[[ Passage provided, beginning ]]

Consolidation in the pharma space is clearly here to stay and India's M&A juggernaut is not likely to slow down soon. MR HITESH GAJARIA, PARTNER, BSR & CO, CHARTERED ACCOUNTANTS.
Not many believe that accountants can make some of the best matches of businesses, that is, going by what Arun Gandhi did for the Tatas, and Gautam Doshi, in Reliance. "The recent involvement of CAs (chartered accountants) in M&A (mergers and amalgamations) and takeovers clearly proves that CAs in industry are now not stuck only to finance and accounts. They are giving best business consultancy services and helping managements take major and vital decisions," acknowledges Mr Sunil Talati, the President of the Institute of Chartered Accountants of India.
To know how accountants study the M&A field, Business Line interacted with Mr Hitesh Gajaria, Partner, BSR & Co, Chartered Accountants. As `Sector Head - Pharmaceuticals', he focuses on international tax and transfer pricing issues too, apart from watching the deal terrain.
"Before the mega deals of Corus, Novelis and Hutch were announced, Indian pharma companies had stolen the thunder in the Indian M&A space with acquisitions worth $2.5 billion in the last couple of years," notes Mr Gajaria. "Most of these acquisitions were strategic and were primarily driven by consolidation pressures in the pharma generics space globally, helped in no small measure by easy access to capital."

[[ Passage provided, end ]]
[[ Dataset extract, beginning ]]

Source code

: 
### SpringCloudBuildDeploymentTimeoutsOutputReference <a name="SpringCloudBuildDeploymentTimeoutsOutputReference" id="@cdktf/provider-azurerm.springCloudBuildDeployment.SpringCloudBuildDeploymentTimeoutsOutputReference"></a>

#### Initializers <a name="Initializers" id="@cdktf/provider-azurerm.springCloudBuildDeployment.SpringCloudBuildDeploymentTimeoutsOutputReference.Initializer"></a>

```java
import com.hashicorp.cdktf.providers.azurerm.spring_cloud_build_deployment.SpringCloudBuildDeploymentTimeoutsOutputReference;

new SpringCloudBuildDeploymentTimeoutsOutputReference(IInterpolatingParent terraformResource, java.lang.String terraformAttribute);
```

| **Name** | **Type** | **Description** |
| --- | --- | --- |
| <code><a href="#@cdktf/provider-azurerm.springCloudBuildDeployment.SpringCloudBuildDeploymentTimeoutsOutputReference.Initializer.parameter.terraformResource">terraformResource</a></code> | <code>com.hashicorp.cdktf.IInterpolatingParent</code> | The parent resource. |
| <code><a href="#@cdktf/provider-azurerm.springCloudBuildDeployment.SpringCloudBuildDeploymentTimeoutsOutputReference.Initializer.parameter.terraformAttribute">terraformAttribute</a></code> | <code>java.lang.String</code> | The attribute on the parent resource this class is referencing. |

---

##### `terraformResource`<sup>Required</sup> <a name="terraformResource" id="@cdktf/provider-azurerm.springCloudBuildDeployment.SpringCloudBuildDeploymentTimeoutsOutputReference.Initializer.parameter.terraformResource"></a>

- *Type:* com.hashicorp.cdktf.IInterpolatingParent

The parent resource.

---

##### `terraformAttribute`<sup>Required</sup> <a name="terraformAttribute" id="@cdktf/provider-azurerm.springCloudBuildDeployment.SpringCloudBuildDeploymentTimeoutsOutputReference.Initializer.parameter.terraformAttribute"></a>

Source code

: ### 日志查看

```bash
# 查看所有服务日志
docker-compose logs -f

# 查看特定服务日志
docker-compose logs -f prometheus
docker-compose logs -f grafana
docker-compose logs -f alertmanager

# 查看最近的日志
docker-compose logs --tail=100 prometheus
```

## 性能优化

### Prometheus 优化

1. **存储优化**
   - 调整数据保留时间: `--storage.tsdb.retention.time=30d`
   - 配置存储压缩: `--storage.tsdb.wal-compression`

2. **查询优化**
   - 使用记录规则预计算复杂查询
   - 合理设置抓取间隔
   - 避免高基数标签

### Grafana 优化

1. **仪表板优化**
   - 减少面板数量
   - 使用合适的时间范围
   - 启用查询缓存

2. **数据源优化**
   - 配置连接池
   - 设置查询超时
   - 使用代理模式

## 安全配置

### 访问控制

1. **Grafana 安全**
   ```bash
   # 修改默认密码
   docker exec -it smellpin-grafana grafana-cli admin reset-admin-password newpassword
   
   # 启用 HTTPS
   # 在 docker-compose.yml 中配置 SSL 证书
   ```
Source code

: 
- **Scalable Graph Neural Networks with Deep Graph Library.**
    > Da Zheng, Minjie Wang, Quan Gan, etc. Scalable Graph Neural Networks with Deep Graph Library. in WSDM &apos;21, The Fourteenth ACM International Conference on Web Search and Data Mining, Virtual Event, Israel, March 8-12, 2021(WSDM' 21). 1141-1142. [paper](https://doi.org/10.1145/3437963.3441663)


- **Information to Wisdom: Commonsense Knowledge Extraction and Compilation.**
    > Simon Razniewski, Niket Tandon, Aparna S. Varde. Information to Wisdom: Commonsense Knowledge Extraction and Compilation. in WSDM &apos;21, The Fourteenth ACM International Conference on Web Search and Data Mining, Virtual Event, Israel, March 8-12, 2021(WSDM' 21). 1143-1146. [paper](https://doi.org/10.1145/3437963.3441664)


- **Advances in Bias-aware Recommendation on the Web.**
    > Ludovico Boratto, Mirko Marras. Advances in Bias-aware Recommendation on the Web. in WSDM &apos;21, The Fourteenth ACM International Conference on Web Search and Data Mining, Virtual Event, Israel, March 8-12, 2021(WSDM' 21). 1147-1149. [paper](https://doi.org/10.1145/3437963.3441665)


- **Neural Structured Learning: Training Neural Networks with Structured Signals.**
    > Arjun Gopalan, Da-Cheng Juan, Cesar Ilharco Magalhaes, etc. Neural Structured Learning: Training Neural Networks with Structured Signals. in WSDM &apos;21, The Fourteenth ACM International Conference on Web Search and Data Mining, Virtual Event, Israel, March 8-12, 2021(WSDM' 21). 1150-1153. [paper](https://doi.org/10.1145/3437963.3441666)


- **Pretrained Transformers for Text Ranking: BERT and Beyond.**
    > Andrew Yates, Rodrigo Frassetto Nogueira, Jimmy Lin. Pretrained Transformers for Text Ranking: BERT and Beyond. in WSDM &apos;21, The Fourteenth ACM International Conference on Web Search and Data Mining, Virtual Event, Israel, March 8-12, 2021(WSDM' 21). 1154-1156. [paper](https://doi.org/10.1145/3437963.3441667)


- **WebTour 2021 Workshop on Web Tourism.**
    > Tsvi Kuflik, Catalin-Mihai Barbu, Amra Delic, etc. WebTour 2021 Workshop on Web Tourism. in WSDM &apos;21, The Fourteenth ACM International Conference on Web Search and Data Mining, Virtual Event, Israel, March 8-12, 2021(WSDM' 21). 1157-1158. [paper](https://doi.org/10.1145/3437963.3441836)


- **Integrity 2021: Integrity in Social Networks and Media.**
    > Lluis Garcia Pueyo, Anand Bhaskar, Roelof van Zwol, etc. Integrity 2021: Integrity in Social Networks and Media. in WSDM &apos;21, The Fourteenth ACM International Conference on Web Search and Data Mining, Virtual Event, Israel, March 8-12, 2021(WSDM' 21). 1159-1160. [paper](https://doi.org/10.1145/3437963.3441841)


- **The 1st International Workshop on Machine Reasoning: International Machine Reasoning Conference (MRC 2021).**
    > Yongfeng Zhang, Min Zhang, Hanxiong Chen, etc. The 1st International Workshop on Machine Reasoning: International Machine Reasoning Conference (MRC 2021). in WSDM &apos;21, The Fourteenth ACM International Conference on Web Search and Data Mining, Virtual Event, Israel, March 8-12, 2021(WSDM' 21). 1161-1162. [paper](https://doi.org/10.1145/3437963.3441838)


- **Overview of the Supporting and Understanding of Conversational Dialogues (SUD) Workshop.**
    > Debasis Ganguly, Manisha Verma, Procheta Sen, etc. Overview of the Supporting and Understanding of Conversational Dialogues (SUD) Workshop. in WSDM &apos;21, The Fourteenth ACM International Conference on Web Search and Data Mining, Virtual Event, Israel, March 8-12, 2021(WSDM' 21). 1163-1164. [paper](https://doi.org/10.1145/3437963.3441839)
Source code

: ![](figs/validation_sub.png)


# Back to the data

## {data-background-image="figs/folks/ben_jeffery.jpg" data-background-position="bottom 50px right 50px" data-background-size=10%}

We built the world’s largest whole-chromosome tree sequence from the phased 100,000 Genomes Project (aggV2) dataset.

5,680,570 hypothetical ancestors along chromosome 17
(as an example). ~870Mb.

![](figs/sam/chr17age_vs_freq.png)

[[ Dataset extract, end ]]

◆ Parts of the exercise
1. In the article on accountants and M&A, how much were the acquisitions made by Indian pharma companies worth over the last couple of years?
2. Please reproduce the article on accountants and M&A between "Not many believe" and "the deal terrain.", inclusive.

◆ Response list
1. $2.5 billion

2.
Not many believe that accountants can make some of the best matches of businesses, that is, going by what Arun Gandhi did for the Tatas, and Gautam Doshi, in Reliance. "The recent involvement of CAs (chartered accountants) in M&A (mergers and amalgamations) and takeovers clearly proves that CAs in industry are now not stuck only to finance and accounts. They are giving best business consultancy services and helping managements take major and vital decisions," acknowledges Mr Sunil Talati, the President of the Institute of Chartered Accountants of India.
To know how accountants study the M&A field, Business Line interacted with Mr Hitesh Gajaria, Partner, BSR & Co, Chartered Accountants. As `Sector Head - Pharmaceuticals', he focuses on international tax and transfer pricing issues too, apart from watching the deal terrain.